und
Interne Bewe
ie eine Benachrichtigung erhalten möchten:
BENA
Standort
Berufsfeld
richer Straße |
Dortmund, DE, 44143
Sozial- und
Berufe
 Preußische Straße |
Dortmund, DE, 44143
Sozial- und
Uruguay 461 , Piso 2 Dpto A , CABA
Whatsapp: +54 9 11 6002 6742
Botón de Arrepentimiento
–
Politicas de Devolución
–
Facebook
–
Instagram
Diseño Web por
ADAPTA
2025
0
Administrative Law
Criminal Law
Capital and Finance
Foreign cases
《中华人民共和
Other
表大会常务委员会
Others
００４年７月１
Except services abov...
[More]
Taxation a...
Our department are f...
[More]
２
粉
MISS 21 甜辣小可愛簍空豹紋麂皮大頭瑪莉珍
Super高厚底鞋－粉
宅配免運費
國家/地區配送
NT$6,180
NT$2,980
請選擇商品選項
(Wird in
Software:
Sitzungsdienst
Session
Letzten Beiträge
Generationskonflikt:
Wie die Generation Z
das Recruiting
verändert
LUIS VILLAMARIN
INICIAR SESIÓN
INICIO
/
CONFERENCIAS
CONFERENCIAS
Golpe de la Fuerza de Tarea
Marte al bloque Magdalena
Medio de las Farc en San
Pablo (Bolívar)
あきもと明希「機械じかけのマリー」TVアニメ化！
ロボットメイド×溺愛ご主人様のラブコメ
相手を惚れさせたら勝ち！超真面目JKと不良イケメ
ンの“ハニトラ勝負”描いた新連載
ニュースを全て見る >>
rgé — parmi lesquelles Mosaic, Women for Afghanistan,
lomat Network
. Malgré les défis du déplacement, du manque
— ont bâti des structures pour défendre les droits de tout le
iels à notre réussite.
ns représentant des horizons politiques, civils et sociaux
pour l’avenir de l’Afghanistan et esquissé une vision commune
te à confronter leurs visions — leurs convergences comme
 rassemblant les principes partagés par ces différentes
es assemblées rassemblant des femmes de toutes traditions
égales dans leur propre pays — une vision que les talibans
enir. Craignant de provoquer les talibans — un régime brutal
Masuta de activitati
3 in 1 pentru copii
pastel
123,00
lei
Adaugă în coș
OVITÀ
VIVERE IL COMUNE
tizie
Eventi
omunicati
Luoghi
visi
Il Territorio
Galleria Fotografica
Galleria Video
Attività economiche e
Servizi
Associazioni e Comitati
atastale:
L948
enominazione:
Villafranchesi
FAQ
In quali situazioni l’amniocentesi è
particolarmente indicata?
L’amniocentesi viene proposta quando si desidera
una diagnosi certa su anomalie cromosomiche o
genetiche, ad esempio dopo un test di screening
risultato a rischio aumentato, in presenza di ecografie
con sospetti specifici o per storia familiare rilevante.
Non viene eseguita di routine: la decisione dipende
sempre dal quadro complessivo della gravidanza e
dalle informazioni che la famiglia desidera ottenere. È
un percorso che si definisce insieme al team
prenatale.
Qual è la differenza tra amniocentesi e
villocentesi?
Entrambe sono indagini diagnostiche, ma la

Task directions: Each line of the listing is to be repeated exactly.

Task solution:
und
Interne Bewe
ie eine Benachrichtigung erhalten möchten:
BENA
Standort
Berufsfeld
richer Straße |
Dortmund, DE, 44143
Sozial- und
Berufe
 Preußische Straße |
Dortmund, DE, 44143
Sozial- und
Uruguay 461 , Piso 2 Dpto A , CABA
Whatsapp: +54 9 11 6002 6742
Botón de Arrepentimiento
–
Politicas de Devolución
–
Facebook
–
Instagram
Diseño Web por
ADAPTA
2025
0
Administrative Law
Criminal Law
Capital and Finance
Foreign cases
《中华人民共和
Other
表大会常务委员会
Others
００４年７月１
Except services abov...
[More]
Taxation a...
Our department are f...
[More]
２
粉
MISS 21 甜辣小可愛簍空豹紋麂皮大頭瑪莉珍
Super高厚底鞋－粉
宅配免運費
國家/地區配送
NT$6,180
NT$2,980
請選擇商品選項
(Wird in
Software:
Sitzungsdienst
Session
Letzten Beiträge
Generationskonflikt:
Wie die Generation Z
das Recruiting
verändert
LUIS VILLAMARIN
INICIAR SESIÓN
INICIO
/
CONFERENCIAS
CONFERENCIAS
Golpe de la Fuerza de Tarea
Marte al bloque Magdalena
Medio de las Farc en San
Pablo (Bolívar)
あきもと明希「機械じかけのマリー」TVアニメ化！
ロボットメイド×溺愛ご主人様のラブコメ
相手を惚れさせたら勝ち！超真面目JKと不良イケメ
ンの“ハニトラ勝負”描いた新連載
ニュースを全て見る >>
rgé — parmi lesquelles Mosaic, Women for Afghanistan,
lomat Network
. Malgré les défis du déplacement, du manque
— ont bâti des structures pour défendre les droits de tout le
iels à notre réussite.
ns représentant des horizons politiques, civils et sociaux
pour l’avenir de l’Afghanistan et esquissé une vision commune
te à confronter leurs visions — leurs convergences comme
 rassemblant les principes partagés par ces différentes
es assemblées rassemblant des femmes de toutes traditions
égales dans leur propre pays — une vision que les talibans
enir. Craignant de provoquer les talibans — un régime brutal
Masuta de activitati
3 in 1 pentru copii
pastel
123,00
lei
Adaugă în coș
OVITÀ
VIVERE IL COMUNE
tizie
Eventi
omunicati
Luoghi
visi
Il Territorio
Galleria Fotografica
Galleria Video
Attività economiche e
Servizi
Associazioni e Comitati
atastale:
L948
enominazione:
Villafranchesi
FAQ
In quali situazioni l’amniocentesi è
particolarmente indicata?
L’amniocentesi viene proposta quando si desidera
una diagnosi certa su anomalie cromosomiche o
genetiche, ad esempio dopo un test di screening
risultato a rischio aumentato, in presenza di ecografie
con sospetti specifici o per storia familiare rilevante.
Non viene eseguita di routine: la decisione dipende
sempre dal quadro complessivo della gravidanza e
dalle informazioni che la famiglia desidera ottenere. È
un percorso che si definisce insieme al team
prenatale.
Qual è la differenza tra amniocentesi e
villocentesi?
Entrambe sono indagini diagnostiche, ma la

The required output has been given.